Guest Column: Yearning for an Uprising (Graphic Novel Review) by Tom Simmons

The opinions Professor Simmons expresses here on are his as an individual and do not reflect the views of the Board of Regents, the University of South Dakota, its Knudson School of Law, their employees, faculty, or administrators. This review reflects his views as a private citizen.

Guest Column: Yearning for an Uprising (Graphic Novel Review)
by Thomas E. Simmons

I picked out an interesting book from the “just released” shelf in my local public library this week titled Woman Life Freedom (Seven Stories Press 2024).

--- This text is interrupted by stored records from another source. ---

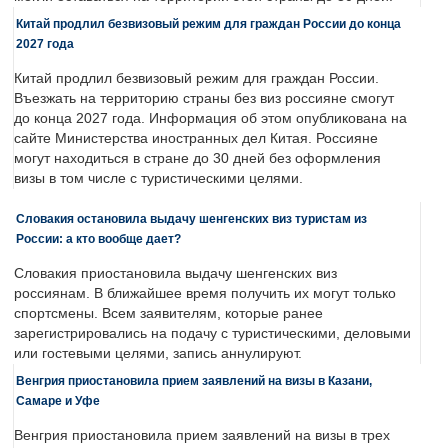
Китай продлил безвизовый режим для граждан России до конца
2027 года
Китай продлил безвизовый режим для граждан России.
Въезжать на территорию страны без виз россияне смогут
до конца 2027 года. Информация об этом опубликована на
сайте Министерства иностранных дел Китая. Россияне
могут находиться в стране до 30 дней без оформления
визы в том числе с туристическими целями.
Словакия остановила выдачу шенгенских виз туристам из
России: а кто вообще дает?
Словакия приостановила выдачу шенгенских виз
россиянам. В ближайшее время получить их могут только
спортсмены. Всем заявителям, которые ранее
зарегистрировались на подачу с туристическими, деловыми
или гостевыми целями, запись аннулируют.
Венгрия приостановила прием заявлений на визы в Казани,
Самаре и Уфе
Венгрия приостановила прием заявлений на визы в трех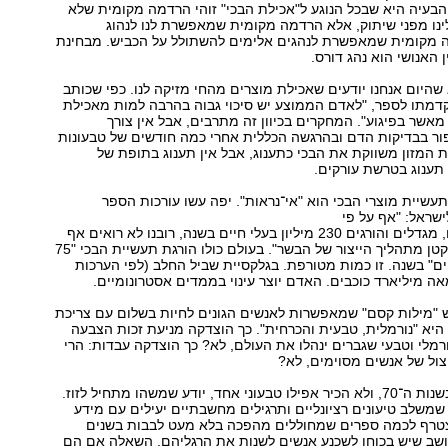
 הבעיה היא שבכל הנוגע ל"אכילת הבכי" זוהי הרדמה מקומית שלא
נו מפני שיתוק, אלא הרדמה מקומית שמאפשרת לנו לנהוג
 מקומית שמאפשרת לנהגים אלימים להשתולל על הכביש. מבחינת
 האנושי הוא נהג דורס.
שהיום אנחנו יודעים שאכילת מוצרים מהחי מזיקה לנו. כפי שכותב
קדמתו לספר, "לאדם הממוצע יש סיכוי גבוה בהרבה למות מאכילת
מאשר בפיגוע". המחקרים בכיוון זה מתרבים, אבל אין צורך
ור בבדיקות הדם ובהרגשה הכללית אחרי כמה חודשים של טבעונות
ת המזון משווקת את הבכי כתענוג, אבל אין תענוג בתופת של
 תענוג בטרשת עורקים.
תעשיית מוצרי הבכי הוא "אי־נראות". יפה עשו עורכות הספר
שראל: "אף על פי
שבישראל מַרְבּים, מגדלים והורגים 230 מיליון בעלי חיים בשנה, רובנו לא רואים אף
פעם אפילו חלק קטן מתהליך הייצור של הבשר". בעולם כולו הורגת תעשיית הבכי "75
ים" בשנה. זו כמות מטורפת. בגלקסיית שביל החלב (לפי הערכות
ה מיליארד כוכבים. האדם יוצר עינוי בממדים אסטרונומיים.
ש "מילות קסם" שמאפשרות לאנשים הגונים לחיות בשלום עם צריכת
 היא "נורמלית, טבעית והכרחית". כך הוצדקה מניעת זכות הצבעה
ורמלי וטבעי שגברים ינהלו את העולם, לא? כך הוצדקה עבדות: הרי
צול של אנשים מסוימים, לא?
מי שגדל כמוני, בשנות ה־70, ולא הכיר אפילו טבעוני אחד, יודע שמשהו מתחיל לזוז.
שמשלב טיעונים רציונליים ותרגילים מחשבתיים יעילים עם מידע
צטרף לכמה ספרים שמחוללים מהפכה בלא מעט לבבות בשנים
חושב שיש בכוחו לשכנע אנשים לשנות את הרגליהם. השאלה אם הם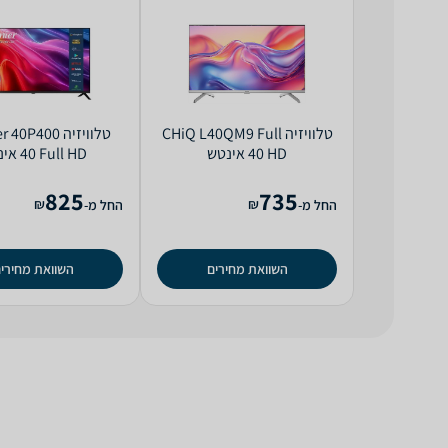
טלוויזיה CHiQ L40QM9 Full
טלוויזיה 0P400
HD ‏40 ‏אינטש
Full HD ‏40 ‏אינטש
825
735
₪
₪
החל מ-
החל מ-
השוואת מחירים
השוואת מחירי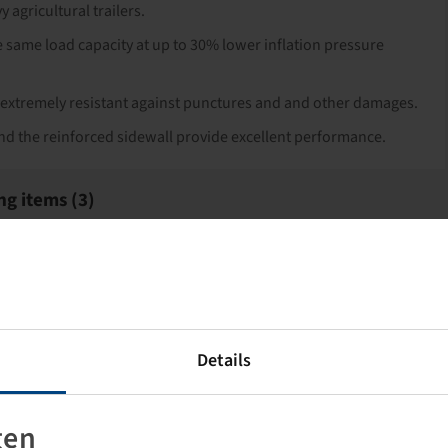
y agricultural trailers.
e same load capacity at up to 30% lower inflation pressure
 is extremely resistant against punctures and and other damages.
and the reinforced sidewall provide excellent performance.
ng items (3)
Details
gen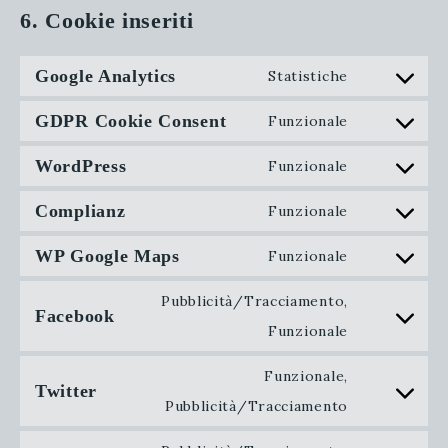
6. Cookie inseriti
Google Analytics
Statistiche
Consent
GDPR Cookie Consent
to
Funzionale
Consent
service
WordPress
to
Funzionale
google-
Consent
service
Complianz
analytics
to
Funzionale
gdpr-
Consent
service
WP Google Maps
cookie-
to
Funzionale
wordpress
Consent
consent
service
to
Pubblicità/Tracciamento,
Facebook
complianz
service
Consent
Funzionale
wp-
to
Funzionale,
Twitter
google-
service
Consent
Pubblicità/Tracciamento
maps
facebook
to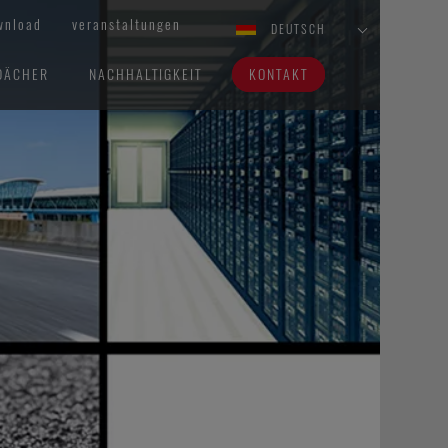
wnload
veranstaltungen
DEUTSCH
DÄCHER
NACHHALTIGKEIT
KONTAKT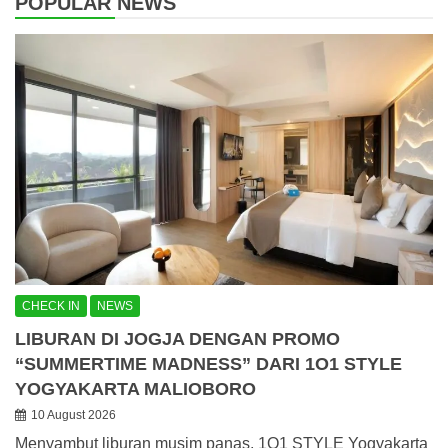
POPULAR NEWS
CHECK IN
NEWS
LIBURAN DI JOGJA DENGAN PROMO
“SUMMERTIME MADNESS” DARI 1O1 STYLE
YOGYAKARTA MALIOBORO
10 August 2026
Menyambut liburan musim panas, 1O1 STYLE Yogyakarta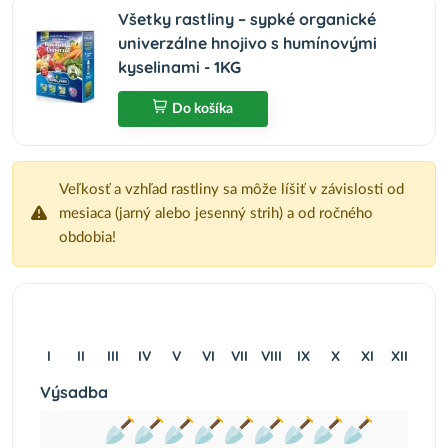
Všetky rastliny – sypké organické
univerzálne hnojivo s humínovými
kyselinami - 1KG
Do košíka
Veľkosť a vzhľad rastliny sa môže líšiť v závislosti od
mesiaca (jarný alebo jesenný strih) a od ročného
obdobia!
I
II
III
IV
V
VI
VII
VIII
IX
X
XI
XII
Výsadba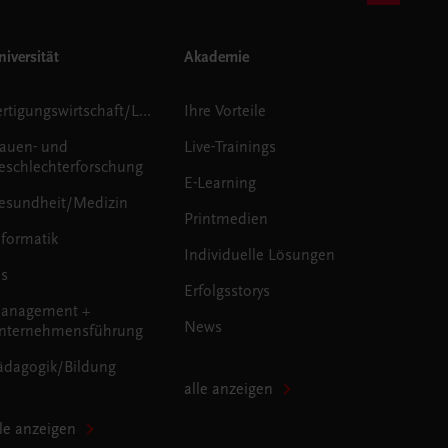
iversität
Akademie
Fertigungswirtschaft/Logistik
Ihre Vorteile
rauen- und
Live-Trainings
eschlechterforschung
E-Learning
esundheit/Medizin
Printmedien
nformatik
Individuelle Lösungen
us
Erfolgsstorys
anagement +
News
nternehmensführung
ädagogik/Bildung
alle anzeigen
lle anzeigen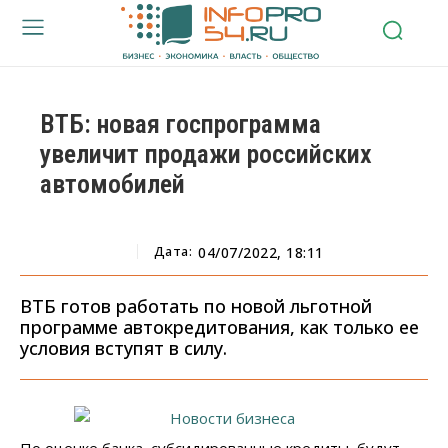
ВТБ: новая госпрограмма
увеличит продажи российских
автомобилей
Дата:
04/07/2022, 18:11
ВТБ готов работать по новой льготной
программе автокредитования, как только ее
условия вступят в силу.
По оценке банка, субсидированные кредиты будут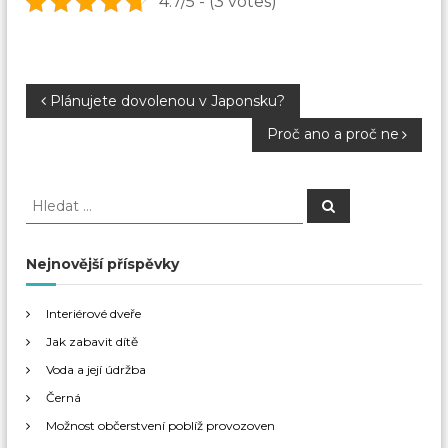
4.7/5 - (3 votes)
N
Plánujete dovolenou v Japonsku?
Proč ano a proč ne
a
v
H
H
l
l
e
i
e
d
a
d
Nejnovější příspěvky
t
g
a
t
Interiérové dveře
a
:
Jak zabavit dítě
c
Voda a její údržba
Černá
e
Možnost občerstvení poblíž provozoven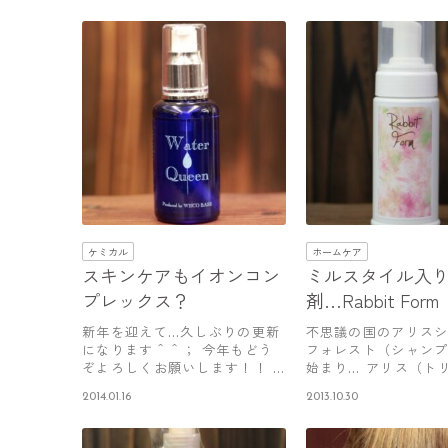
ケミカル
ホームケア
スキンケアもイオンコン
ミルスタイル入
プレックス？
剤…Rabbit For
ットフォーム）
新年を迎えて…久しぶりの更新
不思議の国のアリスシ
始！！
になります＾＾； 今年もどう
フォレスト（シャン
ぞよろしくお願いします！！ …
始まり… アリス（ト
１１…
ト）…
2014.01.16
2013.10.30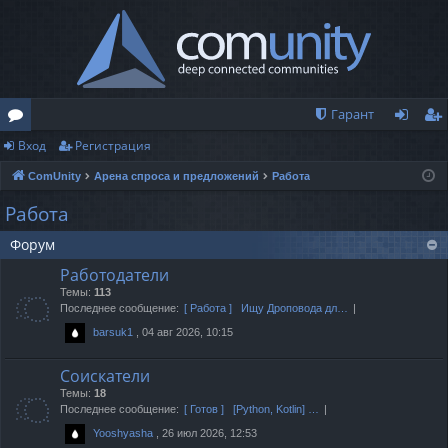
Гарант
Вход
Регистрация
о
хо
ег
ComUnity
Арена спроса и предложений
Работа
ру
д
ис
Работа
м
тр
Форум
ы
ац
Работодатели
ия
Темы:
113
Последнее сообщение:
[ Работа ] Ищу Дроповода дл…
, 04 авг 2026, 10:15
barsuk1
Соискатели
Темы:
18
Последнее сообщение:
[ Готов ] [Python, Kotlin] …
, 26 июл 2026, 12:53
Yooshyasha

Its marketing is a little misleading. To claim the book was “created by Marjane Satrapi” as its cover proclaims suggests that it is a new graphic novel by the creator of Persepolis, a memoir which tells of the author’s upbringing in Tehran during the Iranian Revolution and Iran-Iraq War. It’s widely acclaimed. It’s been translated into over 100 languages.

But Satrapi offers only a brief preface and six-page introduction to Woman Life Freedom. It’s not even clear whether she contributed as an editor (in a notation buried at the end of the book is the assertion that Satrapi helped organize the editorial committee). But be that as it may. This is an excellent book.

“Woman – Life – Freedom!” is probably a catchier slogan in the original Kurdish: “Jin – Jiyan – Azadî!” The slogan was used by Kurdish activists even before the murder of Masha “Jina” Amini by Iranian morality police in September of 2022. Jina was detained for the infraction of wearing her headscarf somewhat askew, then beaten so severely that she died of blunt force head trauma in police custody three days later. Her murder set off a wave of protests. Those protests are the subject of this book.

It is a collection of twenty-three comics and illustrated pages by artists and writers like Paco Roca, Hippolyte, and Pascal Rabaté. Each reads like a real-life 1984. It’s chilling but also inspiring. Freedom is always worth fighting for.

Muslim women showed enormous courage in the protests which followed Jina’s murder. They marched, they chanted, and they removed their headscarves in public displays against the Iranian oligarchy. Many were arrested. If and when they reappear, they appear docile, as if they’ve had a change of heart. In a comic strip by Mana Neyestani and Farid Vahid, the captions explain:

Regularly, one of the protesters or revolutionaries arrested will appear on television, confessing and repenting before the camera.

Although by now, everyone knows under what conditions such confessions are made.

The panel accompanying the narration shows a woman chained to a stool facing a man pointing a combination long-barreled gun and movie camera in her face. To the side stands an older woman holding a microphone boom over the detainee’s bowed head.

The next panel shows the older woman again, this time in a close-up. The captions introduce her as “Fati” who “helps to extract confessions.”

Next, the comic strip shows a grinning Fati tapping away at a dozen different cell phones, spreading false information through social media as “part of the regime’s cyber army.” She types:

  • mn235iran: All lies. IsFahan is quiet, no one in the streets.
  • lli87victory: All lies. Chiraz is quiet, no one in the streets.
  • kurdl249: All lies. Mashhad is quiet, no one in the streets.

By actively spreading falsehoods, the oligarchy fosters distrust, encourages paranoia, and de-unifies the opposition. It’s the playbook of every tyranny.

Woman Life Freedom is an excellent book. Predictably, some of the chapters resonate more than others, but the varied voices organized around a common theme demonstrate the kind of unity necessary to overthrow a repressive despotism.

The legal restraints the Islamic Republic of Iran imposes on women are especially repressive. Their speech, their dress, and their movements are constrained. The feminist movement that is taking to the streets and risking their lives has inspired liberty-lovers across the globe. It’s a movement that deserves our support. After all, freedom is always worth fighting for.